▸ **Problem description**: Print the following excerpt on comprehensive comprehensions, including the reader comments at its end, word for word.

▸ **Document excerpt**:
╔══

Notice that the existing keyword "then" is being used to introduce the sorting and grouping functionality that we require: this happens to be a bit different from the syntax in the paper, so be careful you don't get caught out by this.

What isn't obvious from the presentation above is just how general these comprehensive comprehensions are! Unlike SQL you can sort or group at any point in the query without making use of subqueries. Unlike SQL you can use any aggregation function, not just one it has defined like COUNT or SUM. Most significantly, unlike SQL you can actually use alternative grouping and sorting functions! So, you could choose a grouping function that actually looked for runs in the thing you are grouping by, or a "sorting" function that just returns the first 5 elements of the list: if you look at the example above we used just this feature to implement the LIMIT clause of SQL.

These new pieces of syntax are pretty nice, and speaking from personal experience it's quite hard to do heavy duty list manipulation without them once you've grown used to having them available. In particular, I found them to have a killer application in the code I used for benchmarking the syntax extension, for slicing and dicing lists of the runtime and heap usage of various program runs.

If you want the full story on how to use the syntax, you can check out the documentation. Go forth and conquer with your new, readable, list-munging powers! I'll leave you with a picture of the guys you have it all to thank for, those giants of functional programming Simon Peyton Jones and Philip Wadler:

4 Responses to “Bitesize Functional Programming: Comprehensive Comprehensions”

• Mark Carmichael Says:

A nit: in the version of the diagram (250px-pythagorean.png) I'm seeing now,
the 'b' label is on the shortest segment of the triangle. Perhaps it should
be swapped with 'a' for clarity?

• Max Says:

There are some comments on this post being made on Reddit. For posterity, you can find these here.

╚══

▸ **Dataset records**:
╔══

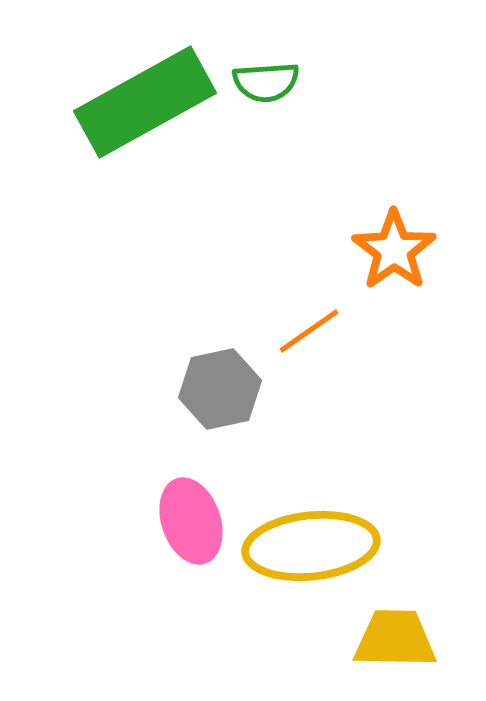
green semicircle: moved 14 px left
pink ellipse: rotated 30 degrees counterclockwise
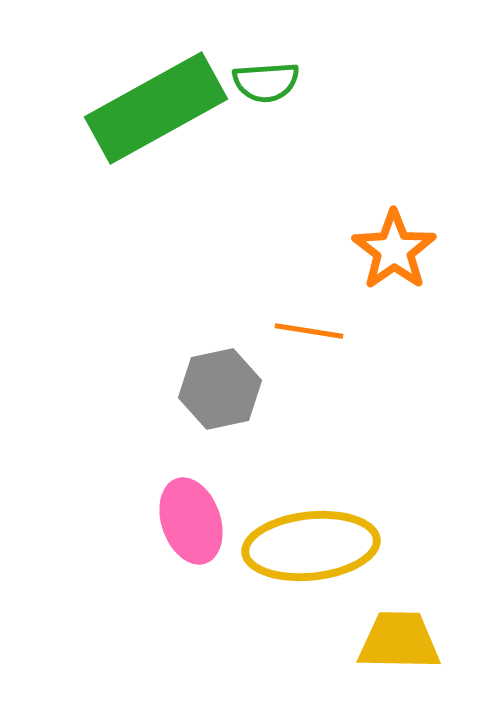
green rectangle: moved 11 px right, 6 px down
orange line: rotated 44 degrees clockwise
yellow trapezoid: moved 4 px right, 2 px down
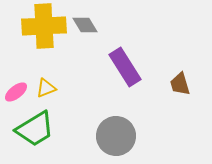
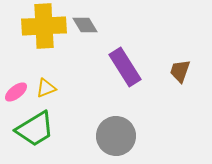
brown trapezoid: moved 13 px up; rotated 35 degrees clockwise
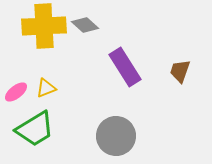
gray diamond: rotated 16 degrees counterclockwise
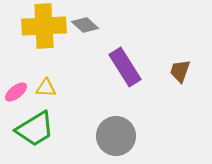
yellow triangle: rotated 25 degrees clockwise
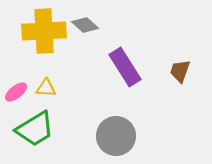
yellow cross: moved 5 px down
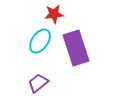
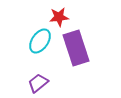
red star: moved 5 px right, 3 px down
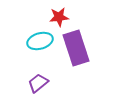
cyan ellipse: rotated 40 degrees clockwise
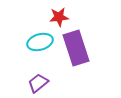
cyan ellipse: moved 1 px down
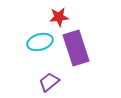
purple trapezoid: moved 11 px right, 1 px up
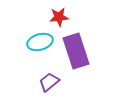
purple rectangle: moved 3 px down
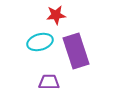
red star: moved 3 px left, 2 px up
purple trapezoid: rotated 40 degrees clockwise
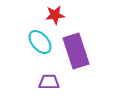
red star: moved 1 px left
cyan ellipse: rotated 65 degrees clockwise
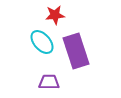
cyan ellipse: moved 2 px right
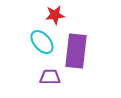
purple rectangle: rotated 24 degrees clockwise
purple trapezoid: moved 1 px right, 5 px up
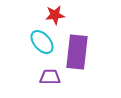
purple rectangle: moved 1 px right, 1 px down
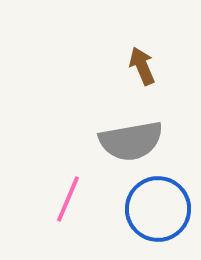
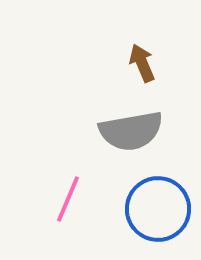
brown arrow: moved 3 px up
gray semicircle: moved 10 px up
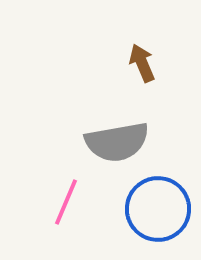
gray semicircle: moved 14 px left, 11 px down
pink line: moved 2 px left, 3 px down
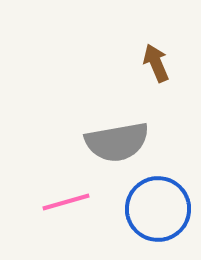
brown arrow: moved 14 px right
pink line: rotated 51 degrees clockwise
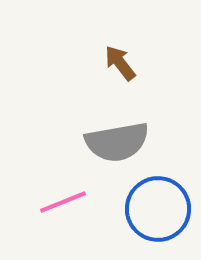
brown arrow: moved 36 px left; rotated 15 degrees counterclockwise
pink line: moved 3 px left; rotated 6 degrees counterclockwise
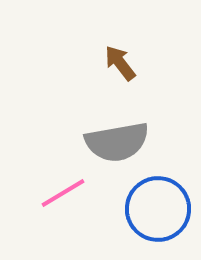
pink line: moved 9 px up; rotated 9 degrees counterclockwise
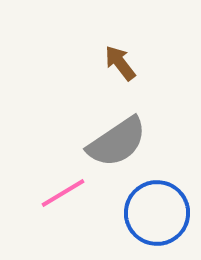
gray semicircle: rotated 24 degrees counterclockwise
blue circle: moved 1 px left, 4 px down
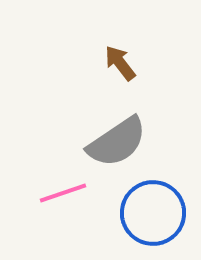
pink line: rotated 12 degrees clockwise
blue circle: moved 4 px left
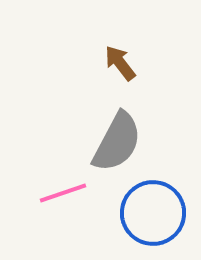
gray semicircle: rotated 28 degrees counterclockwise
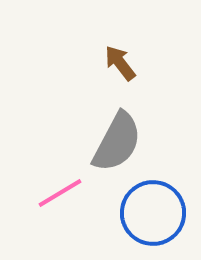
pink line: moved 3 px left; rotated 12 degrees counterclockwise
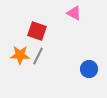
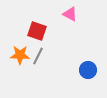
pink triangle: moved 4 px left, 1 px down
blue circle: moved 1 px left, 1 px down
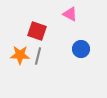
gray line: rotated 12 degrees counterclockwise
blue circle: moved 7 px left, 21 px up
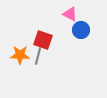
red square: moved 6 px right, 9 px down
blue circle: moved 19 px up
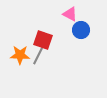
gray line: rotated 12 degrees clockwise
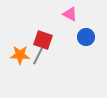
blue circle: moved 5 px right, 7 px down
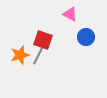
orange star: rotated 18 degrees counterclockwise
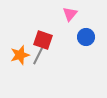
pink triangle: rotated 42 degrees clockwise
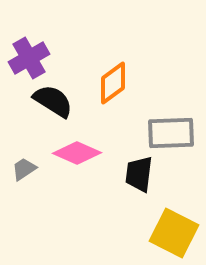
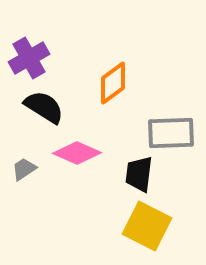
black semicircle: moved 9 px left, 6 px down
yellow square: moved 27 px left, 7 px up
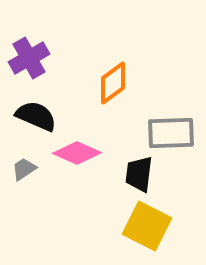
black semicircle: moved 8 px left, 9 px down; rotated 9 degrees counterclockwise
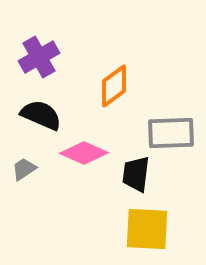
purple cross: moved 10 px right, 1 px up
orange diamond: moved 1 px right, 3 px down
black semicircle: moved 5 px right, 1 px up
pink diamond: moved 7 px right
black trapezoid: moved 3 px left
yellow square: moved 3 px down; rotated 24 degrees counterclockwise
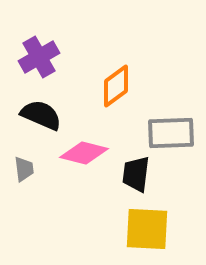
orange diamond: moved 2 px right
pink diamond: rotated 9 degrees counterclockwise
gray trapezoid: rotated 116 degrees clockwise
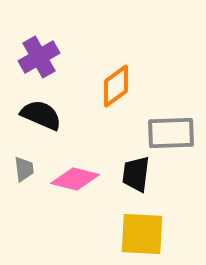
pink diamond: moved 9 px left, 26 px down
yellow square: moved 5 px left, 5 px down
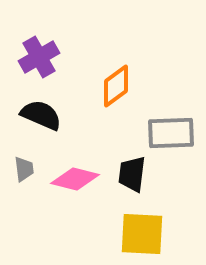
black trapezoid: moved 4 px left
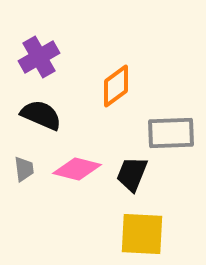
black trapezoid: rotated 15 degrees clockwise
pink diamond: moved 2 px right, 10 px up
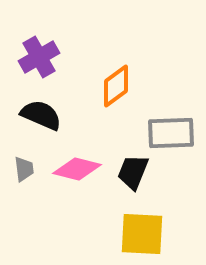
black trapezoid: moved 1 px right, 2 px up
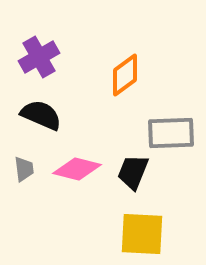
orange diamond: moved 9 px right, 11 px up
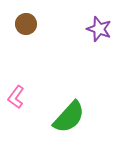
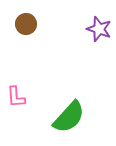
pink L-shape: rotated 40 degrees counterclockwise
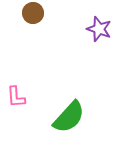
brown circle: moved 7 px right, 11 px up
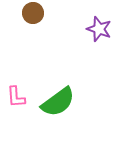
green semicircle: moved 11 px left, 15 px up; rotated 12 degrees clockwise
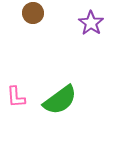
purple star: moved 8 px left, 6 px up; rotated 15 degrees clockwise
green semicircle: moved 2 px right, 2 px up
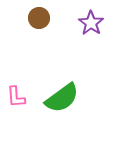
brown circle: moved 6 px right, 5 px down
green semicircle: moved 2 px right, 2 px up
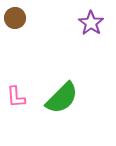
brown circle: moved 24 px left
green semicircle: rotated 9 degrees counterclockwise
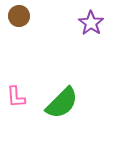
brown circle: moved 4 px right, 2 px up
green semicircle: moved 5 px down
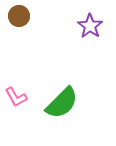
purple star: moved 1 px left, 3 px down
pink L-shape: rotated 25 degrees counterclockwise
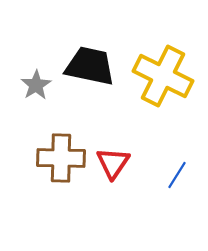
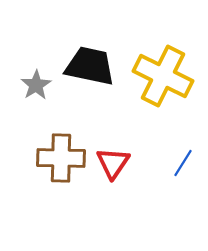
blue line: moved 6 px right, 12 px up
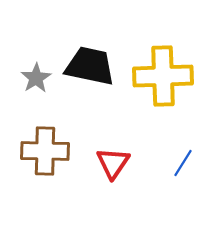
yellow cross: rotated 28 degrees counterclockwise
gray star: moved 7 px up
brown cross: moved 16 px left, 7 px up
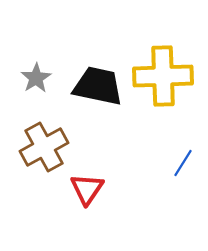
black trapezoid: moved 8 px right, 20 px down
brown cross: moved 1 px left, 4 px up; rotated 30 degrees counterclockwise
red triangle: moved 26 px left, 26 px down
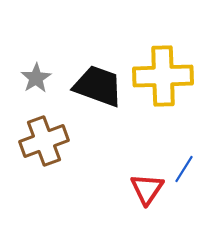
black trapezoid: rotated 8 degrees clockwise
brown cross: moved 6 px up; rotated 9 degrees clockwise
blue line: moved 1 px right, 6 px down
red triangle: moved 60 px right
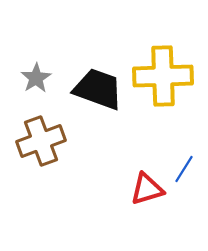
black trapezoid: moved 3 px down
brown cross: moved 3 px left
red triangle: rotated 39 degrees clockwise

╚══

▸ **Answer**:
Notice that the existing keyword "then" is being used to introduce the sorting and grouping functionality that we require: this happens to be a bit different from the syntax in the paper, so be careful you don't get caught out by this.

What isn't obvious from the presentation above is just how general these comprehensive comprehensions are! Unlike SQL you can sort or group at any point in the query without making use of subqueries. Unlike SQL you can use any aggregation function, not just one it has defined like COUNT or SUM. Most significantly, unlike SQL you can actually use alternative grouping and sorting functions! So, you could choose a grouping function that actually looked for runs in the thing you are grouping by, or a "sorting" function that just returns the first 5 elements of the list: if you look at the example above we used just this feature to implement the LIMIT clause of SQL.

These new pieces of syntax are pretty nice, and speaking from personal experience it's quite hard to do heavy duty list manipulation without them once you've grown used to having them available. In particular, I found them to have a killer application in the code I used for benchmarking the syntax extension, for slicing and dicing lists of the runtime and heap usage of various program runs.

If you want the full story on how to use the syntax, you can check out the documentation. Go forth and conquer with your new, readable, list-munging powers! I'll leave you with a picture of the guys you have it all to thank for, those giants of functional programming Simon Peyton Jones and Philip Wadler:

4 Responses to “Bitesize Functional Programming: Comprehensive Comprehensions”

• Mark Carmichael Says:

A nit: in the version of the diagram (250px-pythagorean.png) I'm seeing now,
the 'b' label is on the shortest segment of the triangle. Perhaps it should
be swapped with 'a' for clarity?

• Max Says:

There are some comments on this post being made on Reddit. For posterity, you can find these here.